16:00 – 17:30 (London time);
11 am-12:30 pm (New York, ET)
Check you own time zone.
Deborah G. Mayo (Virginia Tech): Putting the Brakes on the Breakthrough, or “How I used simple logic to uncover a flaw in a controversial 60-year old ‘theorem’ in statistical foundations”
ABSTRACT: An essential component of inference based on familiar frequentist (error statistical) notions p-values, statistical significance and confidence levels, is the relevant sampling distribution (hence the term sampling theory). This results in violations of a principle known as the strong likelihood principle (SLP), or just the likelihood principle (LP), which says, in effect, that outcomes other than those observed are irrelevant for inferences within a statistical model. Now Allan Birnbaum was a frequentist (error statistician), but he found himself in a predicament: He seemed to have shown that the LP follows from uncontroversial frequentist principles! Bayesians, such as Savage, heralded his result as a “breakthrough in statistics”! But there’s a flaw in the “proof”, and that’s what I aim to show in my presentation by means of 3 simple examples:.
Example 1: Trying and Trying Again
Example 2: Two instruments with different precisions
(you shouldn’t get credit/blame for something you didn’t do)

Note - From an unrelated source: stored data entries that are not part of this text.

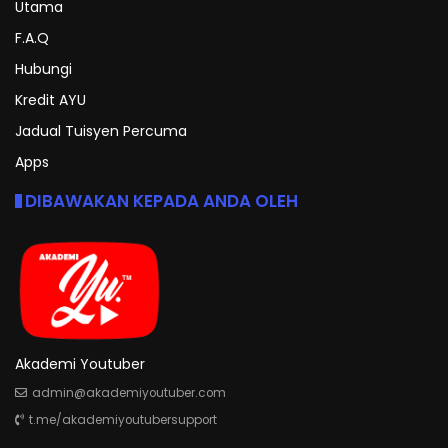
Utama
F.A.Q
Hubungi
Kredit AYU
Jadual Tuisyen Percuma
Apps
DIBAWAKAN KEPADA ANDA OLEH
Akademi Youtuber
admin@akademiyoutuber.com
t.me/akademiyoutubersupport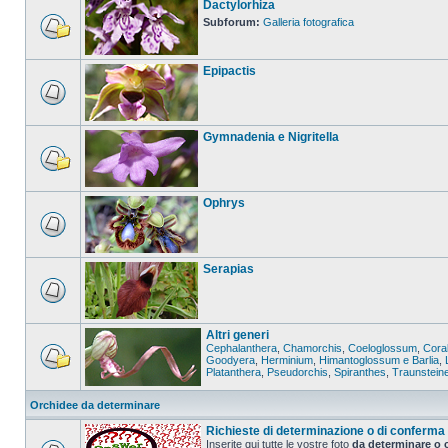
Dactylorhiza
Subforum:
Galleria fotografica
Epipactis
Gymnadenia e Nigritella
Ophrys
Serapias
Altri generi
Cephalanthera
,
Chamorchis
,
Coeloglossum
,
Coral
Goodyera
,
Herminium
,
Himantoglossum e Barlia
,
Platanthera
,
Pseudorchis
,
Spiranthes
,
Traunstein
Orchidee da determinare
Richieste di determinazione o di conferma
Inserite qui tutte le vostre foto
da determinare o 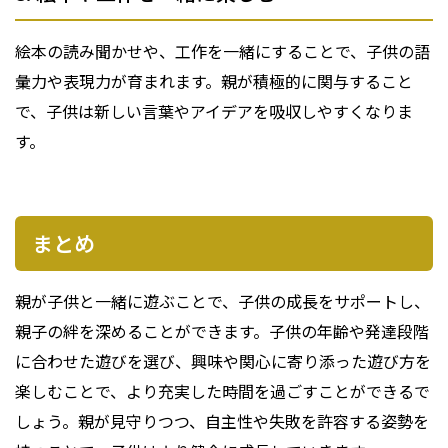
絵本の読み聞かせや、工作を一緒にすることで、子供の語
彙力や表現力が育まれます。親が積極的に関与すること
で、子供は新しい言葉やアイデアを吸収しやすくなりま
す。
まとめ
親が子供と一緒に遊ぶことで、子供の成長をサポートし、
親子の絆を深めることができます。子供の年齢や発達段階
に合わせた遊びを選び、興味や関心に寄り添った遊び方を
楽しむことで、より充実した時間を過ごすことができるで
しょう。親が見守りつつ、自主性や失敗を許容する姿勢を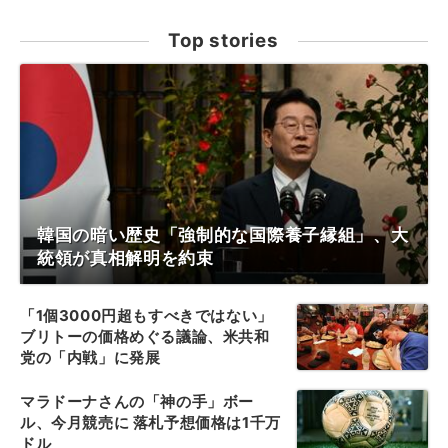
Top stories
韓国の暗い歴史「強制的な国際養子縁組」、大
統領が真相解明を約束
「1個3000円超もすべきではない」
ブリトーの価格めぐる議論、米共和
党の「内戦」に発展
マラドーナさんの「神の手」ボー
ル、今月競売に 落札予想価格は1千万
ドル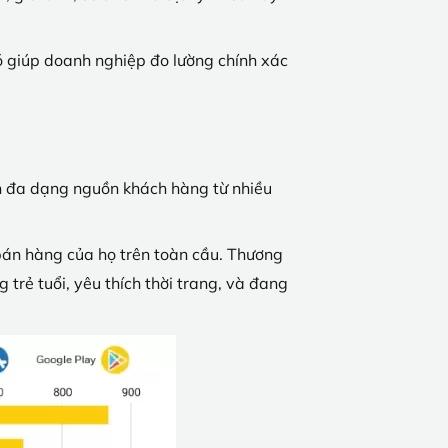
đó giúp doanh nghiệp đo lường chính xác
ận đa dạng nguồn khách hàng từ nhiều
bán hàng của họ trên toàn cầu. Thương
 trẻ tuổi, yêu thích thời trang, và đang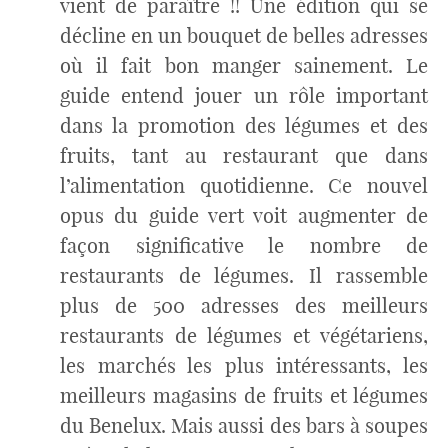
vient de paraître !! Une édition qui se
décline en un bouquet de belles adresses
où il fait bon manger sainement. Le
guide entend jouer un rôle important
dans la promotion des légumes et des
fruits, tant au restaurant que dans
l’alimentation quotidienne. Ce nouvel
opus du guide vert voit augmenter de
façon significative le nombre de
restaurants de légumes. Il rassemble
plus de 500 adresses des meilleurs
restaurants de légumes et végétariens,
les marchés les plus intéressants, les
meilleurs magasins de fruits et légumes
du Benelux. Mais aussi des bars à soupes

The Breakthrough: Don’t Birnbaumize that data my friend
As in the last 9 years, I will post an imaginary dialogue with Allan Birnbaum at the stroke of midnight, New Year’s Eve, and this will be relevant for the talk.
Deborah G. Mayo is professor emerita in the Department of Philosophy at Virginia Tech. Her Error and the Growth of Experimental Knowledge won the 1998 Lakatos Prize in philosophy of science. She is a research associate at the London School of Economics: Centre for the Philosophy of Natural and Social Science (CPNSS). She co-edited (with A. Spanos) Error and Inference (2010, CUP). Her most recent book is Statistical Inference as Severe Testing: How to Get Beyond the Statistics Wars (2018, CUP). She founded the Fund for Experimental Reasoning, Reliability and the Objectivity and Rationality of Science (E.R.R.O.R Fund) which sponsored a 2 week summer seminar in Philosophy of Statistics in 2019 for 15 faculty in philosophy, psychology, statistics, law and computer science (co-directed with A. Spanos). She publishes widely in philosophy of science, statistics, and philosophy of experiment. She blogs at errorstatistics.com and phil-stat-wars.com.